THE RECORDS START
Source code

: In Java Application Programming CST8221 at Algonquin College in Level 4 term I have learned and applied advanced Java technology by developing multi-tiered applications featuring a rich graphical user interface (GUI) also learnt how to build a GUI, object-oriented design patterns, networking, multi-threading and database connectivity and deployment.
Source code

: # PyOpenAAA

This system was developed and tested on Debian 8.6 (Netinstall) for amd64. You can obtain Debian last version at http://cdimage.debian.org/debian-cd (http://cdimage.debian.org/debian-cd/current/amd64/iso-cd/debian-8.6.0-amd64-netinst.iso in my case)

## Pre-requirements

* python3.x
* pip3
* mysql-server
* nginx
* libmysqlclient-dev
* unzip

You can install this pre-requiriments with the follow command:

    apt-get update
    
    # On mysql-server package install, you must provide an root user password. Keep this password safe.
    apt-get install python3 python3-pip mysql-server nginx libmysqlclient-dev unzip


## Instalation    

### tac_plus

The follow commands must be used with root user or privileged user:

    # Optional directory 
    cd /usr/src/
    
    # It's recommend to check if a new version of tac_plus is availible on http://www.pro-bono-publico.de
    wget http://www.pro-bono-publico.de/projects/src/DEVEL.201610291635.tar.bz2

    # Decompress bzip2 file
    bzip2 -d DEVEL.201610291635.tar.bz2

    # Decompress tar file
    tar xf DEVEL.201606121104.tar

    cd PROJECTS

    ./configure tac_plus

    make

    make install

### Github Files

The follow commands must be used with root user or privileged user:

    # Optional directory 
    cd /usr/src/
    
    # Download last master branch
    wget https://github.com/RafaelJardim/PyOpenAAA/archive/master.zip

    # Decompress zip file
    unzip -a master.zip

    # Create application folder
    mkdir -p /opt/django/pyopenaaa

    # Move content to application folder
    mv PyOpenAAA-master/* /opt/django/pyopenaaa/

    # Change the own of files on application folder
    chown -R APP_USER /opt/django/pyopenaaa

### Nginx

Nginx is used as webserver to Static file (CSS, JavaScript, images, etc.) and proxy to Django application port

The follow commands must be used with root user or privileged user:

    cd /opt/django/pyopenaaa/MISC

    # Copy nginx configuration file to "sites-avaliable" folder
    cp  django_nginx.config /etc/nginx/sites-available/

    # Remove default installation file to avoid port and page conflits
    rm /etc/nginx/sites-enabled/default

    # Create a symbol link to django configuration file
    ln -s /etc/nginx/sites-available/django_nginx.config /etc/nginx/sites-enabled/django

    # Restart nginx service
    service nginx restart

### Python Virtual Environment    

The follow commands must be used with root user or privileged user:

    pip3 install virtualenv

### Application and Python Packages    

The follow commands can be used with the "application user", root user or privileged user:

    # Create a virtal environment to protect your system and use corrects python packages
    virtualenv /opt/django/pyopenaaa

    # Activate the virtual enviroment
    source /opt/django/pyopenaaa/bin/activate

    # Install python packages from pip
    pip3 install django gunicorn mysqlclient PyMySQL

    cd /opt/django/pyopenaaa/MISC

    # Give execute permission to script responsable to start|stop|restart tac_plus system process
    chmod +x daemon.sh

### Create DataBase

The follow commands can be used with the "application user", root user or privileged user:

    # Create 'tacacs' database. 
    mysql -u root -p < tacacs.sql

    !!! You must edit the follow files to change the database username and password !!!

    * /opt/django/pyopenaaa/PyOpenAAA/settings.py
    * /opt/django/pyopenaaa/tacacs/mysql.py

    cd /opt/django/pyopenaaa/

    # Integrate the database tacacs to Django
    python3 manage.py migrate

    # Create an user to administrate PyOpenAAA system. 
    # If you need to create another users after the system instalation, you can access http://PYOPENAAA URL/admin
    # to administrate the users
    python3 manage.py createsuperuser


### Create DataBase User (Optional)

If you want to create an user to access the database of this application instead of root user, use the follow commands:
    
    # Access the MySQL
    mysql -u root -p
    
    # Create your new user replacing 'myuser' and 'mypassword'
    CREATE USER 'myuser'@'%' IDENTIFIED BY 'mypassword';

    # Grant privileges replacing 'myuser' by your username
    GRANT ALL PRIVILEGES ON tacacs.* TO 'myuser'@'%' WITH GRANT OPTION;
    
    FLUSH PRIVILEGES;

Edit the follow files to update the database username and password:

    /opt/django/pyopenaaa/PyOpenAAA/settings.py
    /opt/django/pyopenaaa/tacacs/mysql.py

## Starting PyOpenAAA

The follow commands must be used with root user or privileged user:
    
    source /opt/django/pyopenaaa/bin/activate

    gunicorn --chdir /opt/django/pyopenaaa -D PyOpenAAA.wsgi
THE RECORDS END
### WHAT IS REQUIRED
Return only the stretch of the material above from the line holding "# If you need" through the line holding "# Grant privileges", copied exactly.

### ANSWER TO THE PROBLEM
    # If you need to create another users after the system instalation, you can access http://PYOPENAAA URL/admin
    # to administrate the users
    python3 manage.py createsuperuser


### Create DataBase User (Optional)

If you want to create an user to access the database of this application instead of root user, use the follow commands:
    
    # Access the MySQL
    mysql -u root -p
    
    # Create your new user replacing 'myuser' and 'mypassword'
    CREATE USER 'myuser'@'%' IDENTIFIED BY 'mypassword';

    # Grant privileges replacing 'myuser' by your username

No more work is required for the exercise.